Contudo, em um momento de esforço internacional para relançar o acordo nuclear iraniano, cujo êxito poderia significar o fim das fortes sanções que pesam sobre a economia do país, o jovem estudante também deixou transparecer sua preocupação.

"Este incidente pode ter um impacto negativo nas negociações, porque os ocidentais podem considerar a ação como terrorista", ressaltou.

Para Mehrab Bigdeli, no entanto, isso não é muito importante.

"Claro que queremos um acordo, mas apenas se forem respeitadas nossa religião e nossa dignidade.
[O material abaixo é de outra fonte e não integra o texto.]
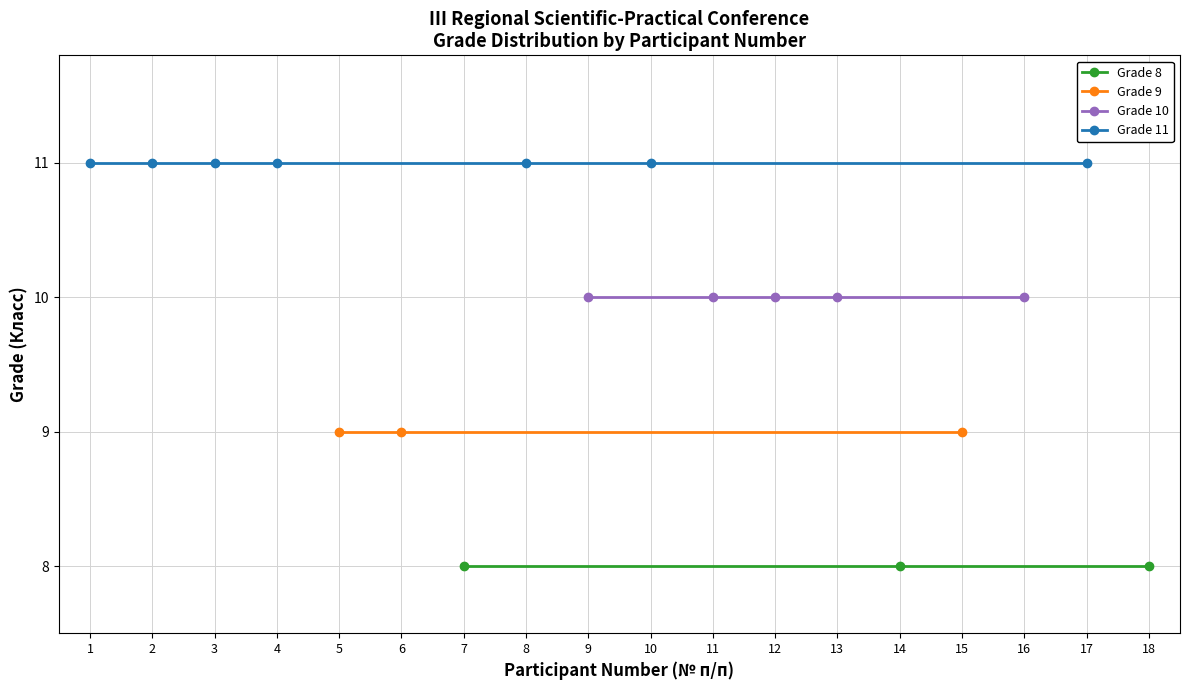

Which label corresponds to the smallest value in the chart?

7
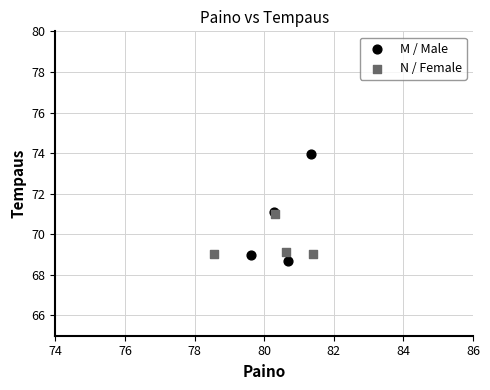

Which series contains the highest Y value?

M / Male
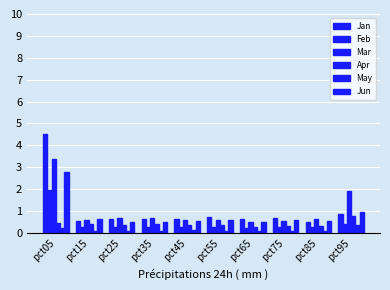

How many bars are there in each group?

6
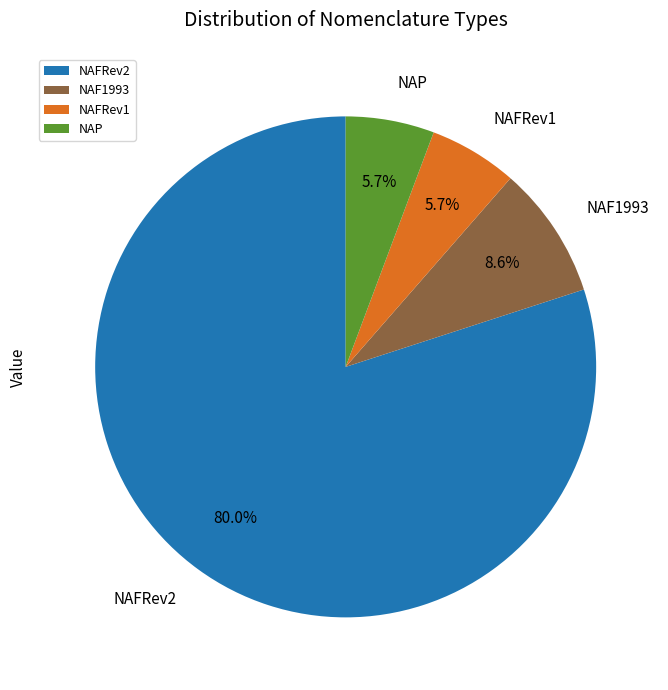

Which slice is the largest?

NAFRev2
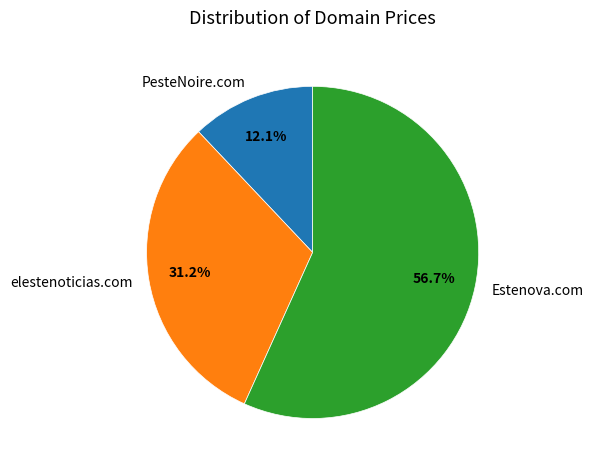

Rank the categories by value from lowest to highest.

PesteNoire.com, elestenoticias.com, Estenova.com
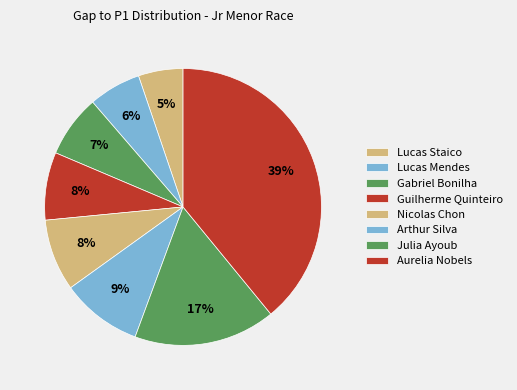

Count the number of slices in the pie.

8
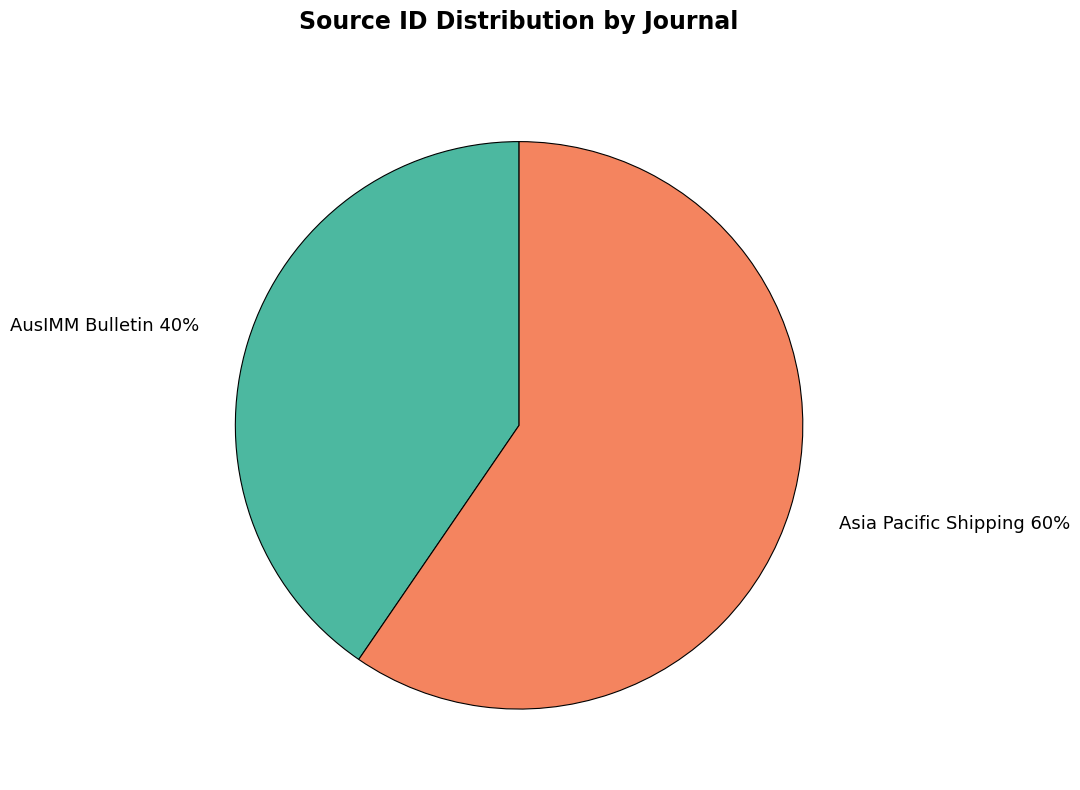

Does AusIMM Bulletin account for over 50% of the chart?

No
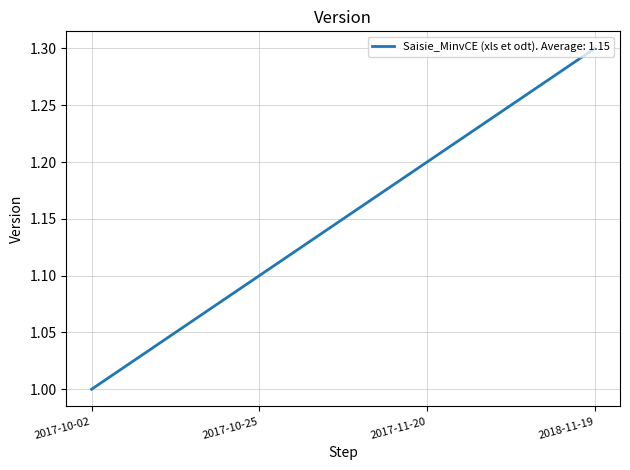

Approximately how many times larger is the value at 2017-10-02 compared to 2017-10-25?

0.9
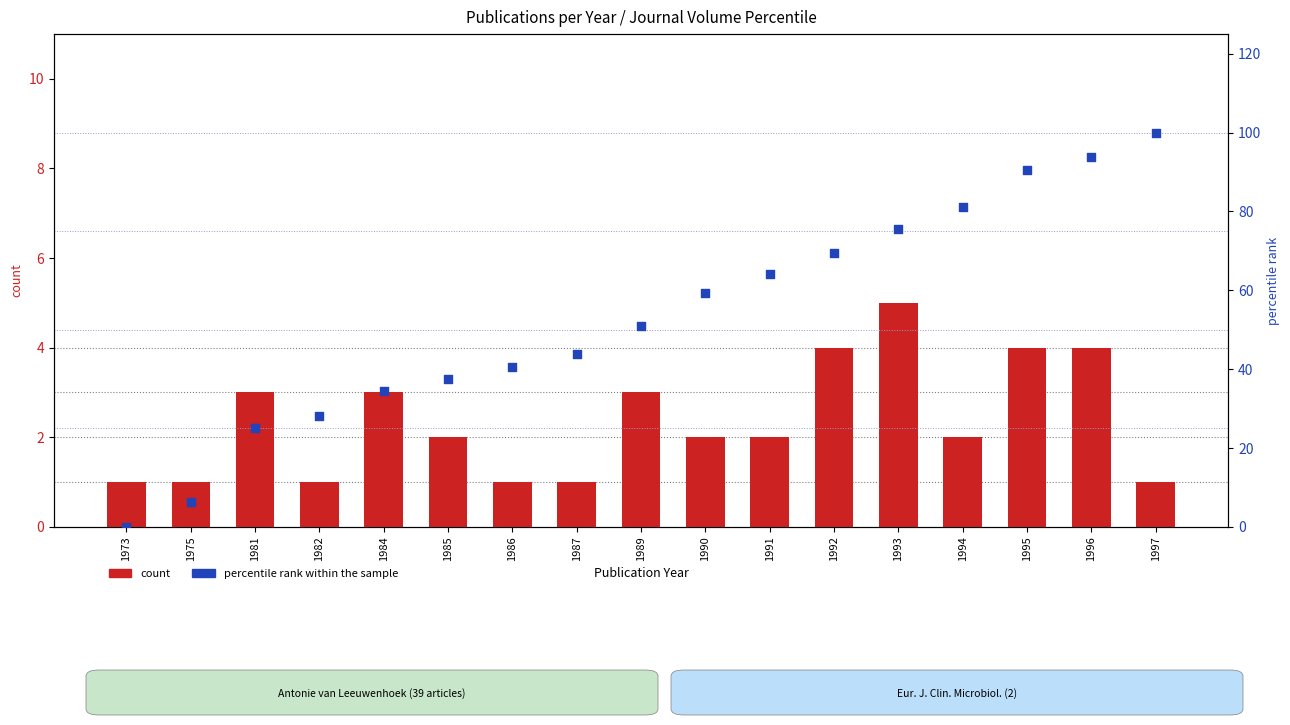

Which series has the largest Y range (max minus min)?

percentile rank within the sample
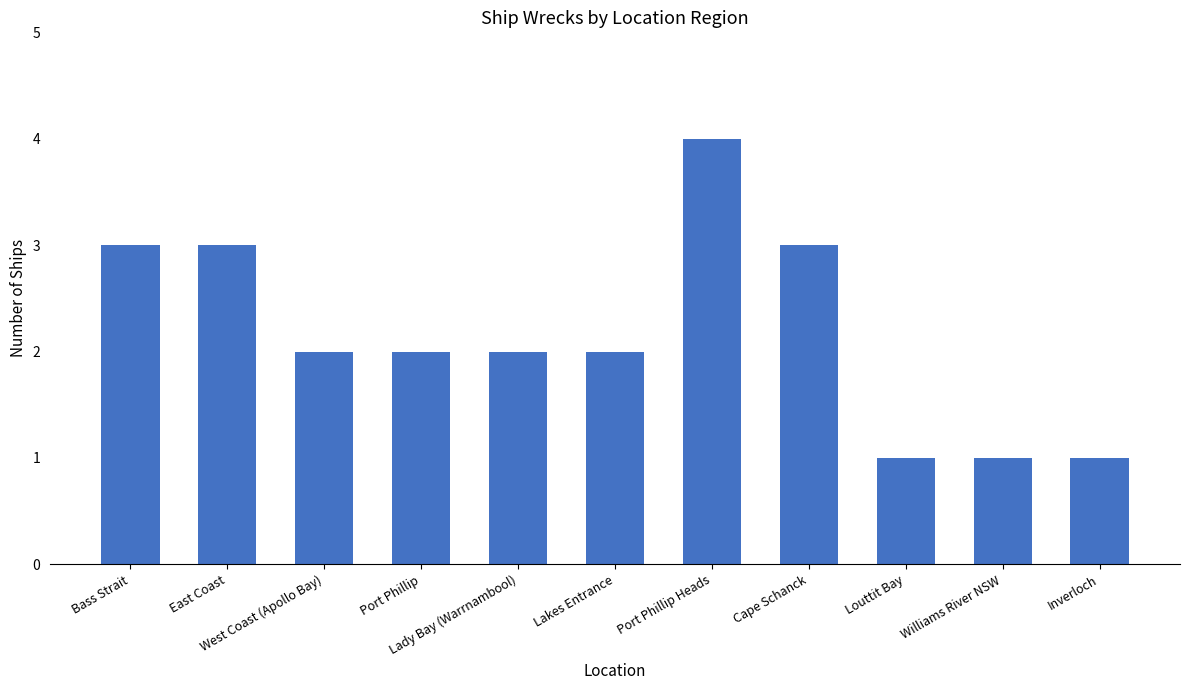

What is the label of the 9th bar from the right?

West Coast (Apollo Bay)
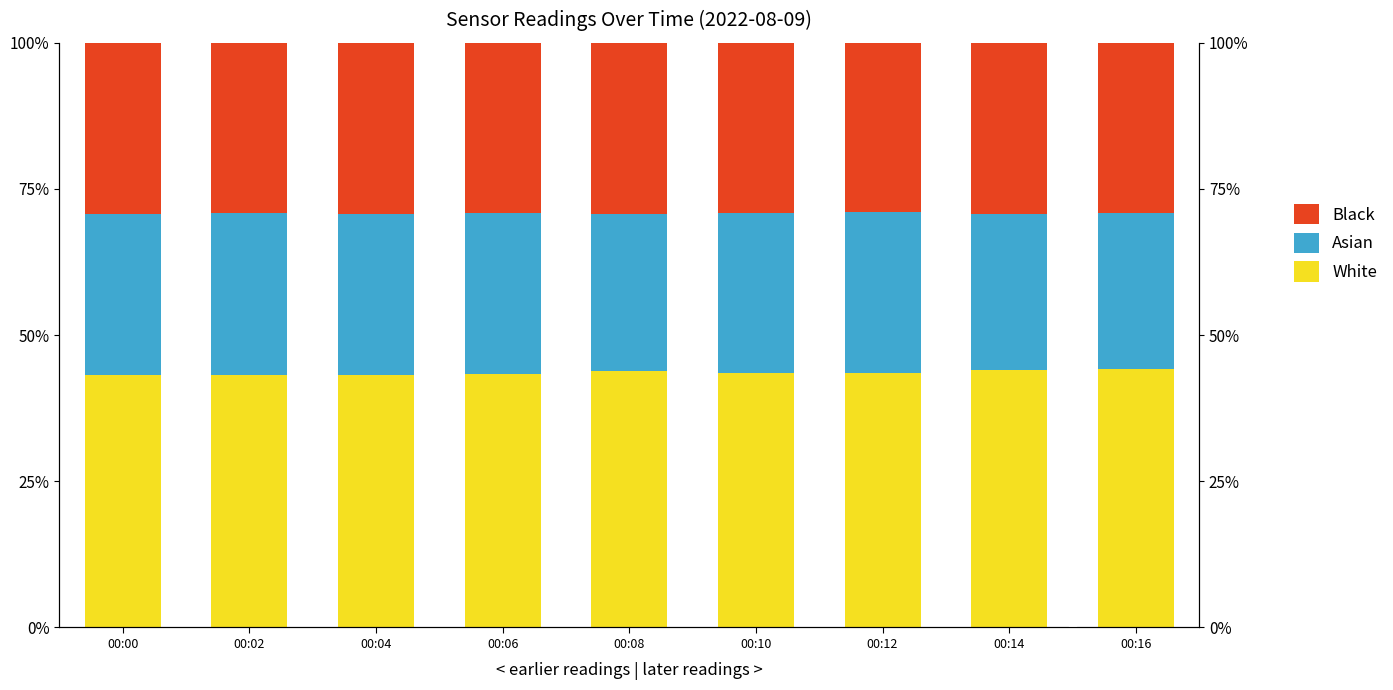

What is the value of the White bar at the 5th from the left?

43.9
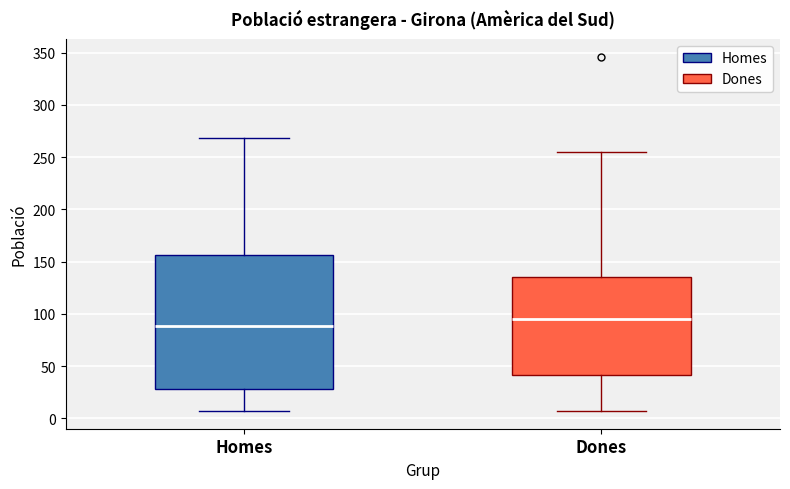

Which box's median line is the highest?

Dones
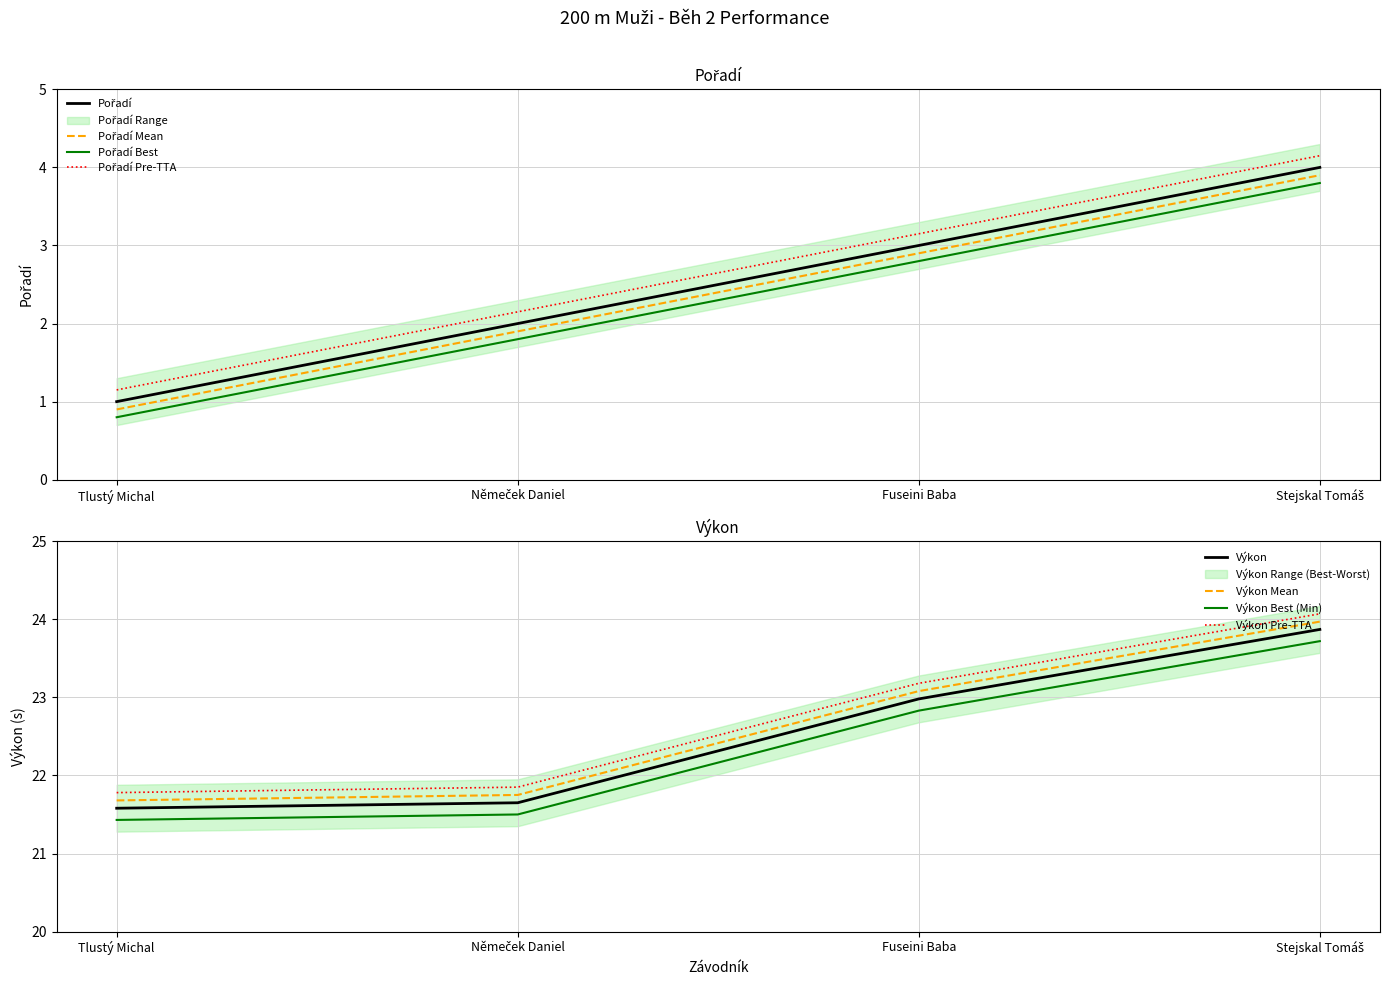

At which label does Výkon first exceed 22?

Fuseini Baba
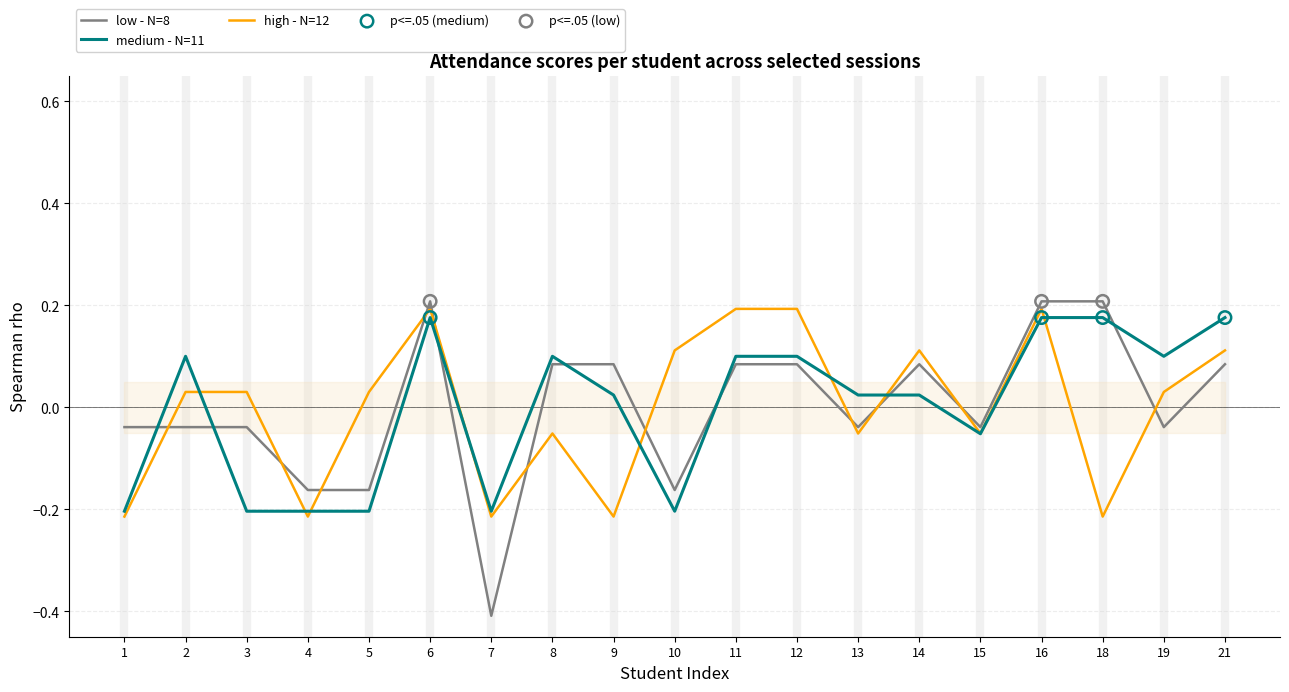

The value of high - N=12 at 12 is 0.2. True or false?

True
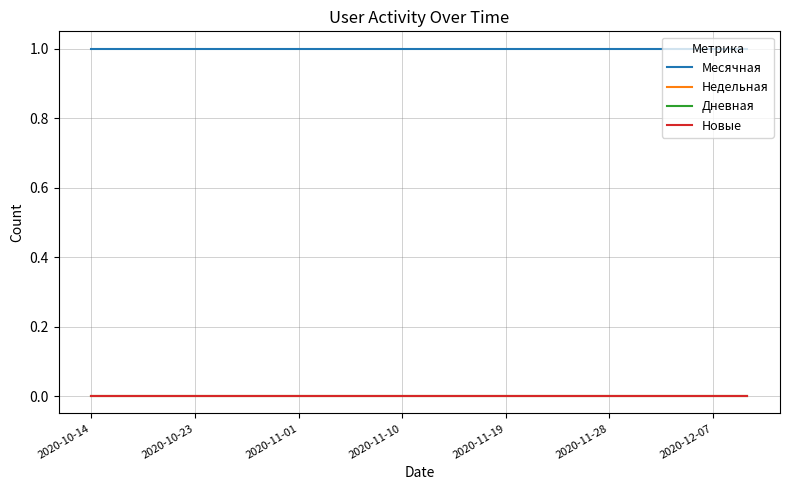

Where is Дневная nearest to the value 0?

2020-10-14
Pouco importa se o acordo iraniano está em perigo, a morte de Salman Rushdie é mais importante", afirmou.

Embora as autoridades do Irã não tenham reagido oficialmente ao ataque contra o escritor, o principal jornal ultraconservador do país, Kayhan, parabenizou o autor do atentado neste sábado.

"Felicitações a este homem corajoso e consciente do dever que atacou o apóstata e depravado Salman Rushdie em Nova York", escreveu a publicação, cujo editor-chefe é designado pelo líder supremo do Irã, o aiatolá Ali Khamenei.

Questionado pela agência de notícias ultraconservadora Fars, o aiatolá Hossein Radai, professor de teologia na Universidade Shahed, também justificou o ataque.

"Uma pessoa que se afasta da religião do Islã [...] se chama apóstata. É alguém como Salman Rushdie, que não apenas rechaçou o Islã, [mas] tratou de insultá-lo. Segundo a jurisprudência, tal apóstata merece a morte", disse.